You’ve bought a home. And now you might be considering adding an investment property to your portfolio. But have recent interest rate hikes cooled your heels? We’ve outlined reasons why now may still be a good time to buy.
To buy or not to buy, that is the question.
There’s no denying that rolling rate rises might have some sections of the media spouting doom and gloom.
After all, national property prices have dipped and higher interest rates can lower your borrowing power.
However, if you’re in a position to buy now, the current climate can provide less competition and more power to negotiate a good price.
Also, rental tenancy vacancy rates have reached record lows, meaning the demand for rentals is high.
So if you’re ready to dip your toe into property investment, we’ve outlined below why it could be a good time to do so.
It’s a buyer’s market
With rising interest rates and inflation, there’s been a softening of the market and this may reward those who are ready to buy now.

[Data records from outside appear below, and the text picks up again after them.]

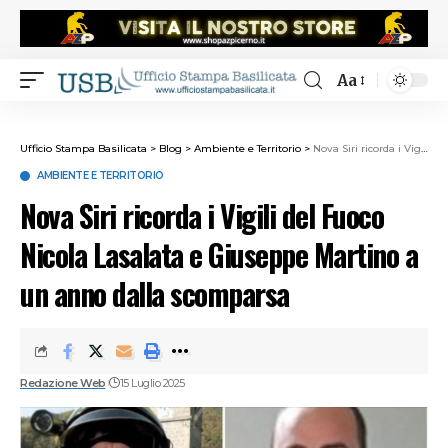
Aa
Ufficio Stampa Basilicata
>
Blog
>
Ambiente e Territorio
>
Nova Siri ricorda i Vigili del Fuoco Nicola Lasalata e Giuseppe Martino a un anno dalla scomparsa
AMBIENTE E TERRITORIO
Nova Siri ricorda i Vigili del Fuoco
Nicola Lasalata e Giuseppe Martino a
un anno dalla scomparsa
Redazione Web
15 Luglio 2025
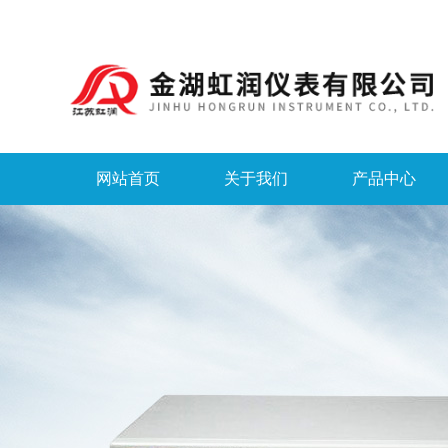
网站首页
关于我们
产品中心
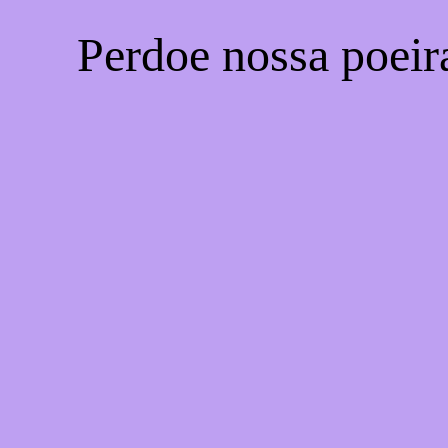
Perdoe nossa poeir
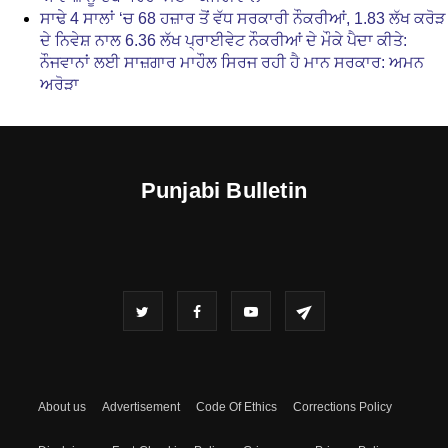
ਸਾਢੇ 4 ਸਾਲਾਂ ‘ਚ 68 ਹਜ਼ਾਰ ਤੋਂ ਵੱਧ ਸਰਕਾਰੀ ਨੌਕਰੀਆਂ, 1.83 ਲੱਖ ਕਰੋੜ
ਦੇ ਨਿਵੇਸ਼ ਨਾਲ 6.36 ਲੱਖ ਪ੍ਰਾਈਵੇਟ ਨੌਕਰੀਆਂ ਦੇ ਮੌਕੇ ਪੈਦਾ ਕੀਤੇ:
ਨੌਜਵਾਨਾਂ ਲਈ ਸਾਜ਼ਗਾਰ ਮਾਹੌਲ ਸਿਰਜ ਰਹੀ ਹੈ ਮਾਨ ਸਰਕਾਰ: ਅਮਨ
ਅਰੋੜਾ
Punjabi Bulletin
About us
Advertisement
Code Of Ethics
Corrections Policy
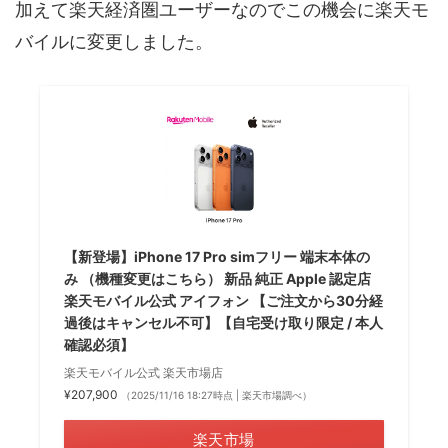
加えて楽天経済圏ユーザーなのでこの機会に楽天モ
バイルに変更しました。
【新登場】iPhone 17 Pro simフリー 端末本体の
み （機種変更はこちら） 新品 純正 Apple 認定店
楽天モバイル公式 アイフォン 【ご注文から30分経
過後はキャンセル不可】【自宅受け取り限定 / 本人
確認必須】
楽天モバイル公式 楽天市場店
¥207,900
（2025/11/16 18:27時点 | 楽天市場調べ）
楽天市場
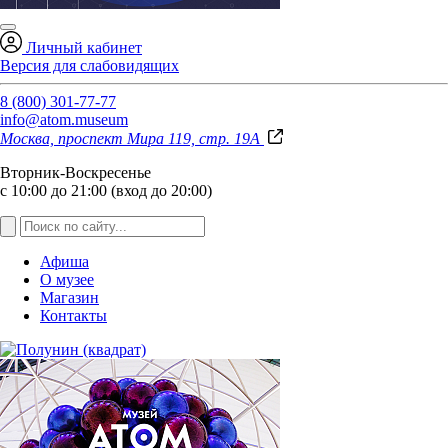
Личный кабинет
Версия для слабовидящих
8 (800) 301-77-77
info@atom.museum
Москва, проспект Мира 119, стр. 19А
Вторник-Воскресенье
с 10:00 до 21:00 (вход до 20:00)
Афиша
О музее
Магазин
Контакты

CoreLogic data shows there are fewer buyers at present, and properties are increasingly sitting on the market.
In the three months to September, median days on the market increased to 35 days. That’s a big increase from a median of 20 days in November 2021.
Fewer buyers can mean more property options for you to choose from and less competition when putting in an offer.
And by targeting properties that have been on the market for a while, you could potentially have more bargaining power (just be sure to do your due diligence!).
Low rental tenancy vacancy rates
Currently, there is a high demand for rental properties across Australia.
At 0.9%, the current national rental tenancy vacancy rate is the lowest it has been since 2006, according to SQM Research.
That means the likelihood of your investment property sitting empty now is low.
People are looking for solid rental properties. And if you’ve got just the thing, your investment property could have a number of good tenants putting in applications.
Flexibility around location
When purchasing an investment property, you’re not locked into buying in your home state or city.
You can set your sights further afield to make the most of what the current property market has to offer.
You can look to buy in areas where property prices have already dipped and leverage the current buyer’s market to negotiate. Also, consider purchasing in an area with a healthy demand for rental properties.
That way, you can make a financially sound purchase and increase the chances of having a good tenant in your property sooner.
Possible lower cost of entry than for owner-occupiers
You’re most likely more discerning when shopping for a property you want to live in – we all have personal preferences we want met.
And unfortunately, lists of non-negotiable bells and whistles usually come with primo pricing.
But when buying an investment property, you can be more flexible, which can open up more affordable options.
Look for the essentials that tenants want, such as a safe, comfortable, and low-maintenance property. And with lower competition now, there could be more viable properties to choose from.
The french door, olympic-sized pool, and ocean-view wish list that usually blows up budgets need not apply.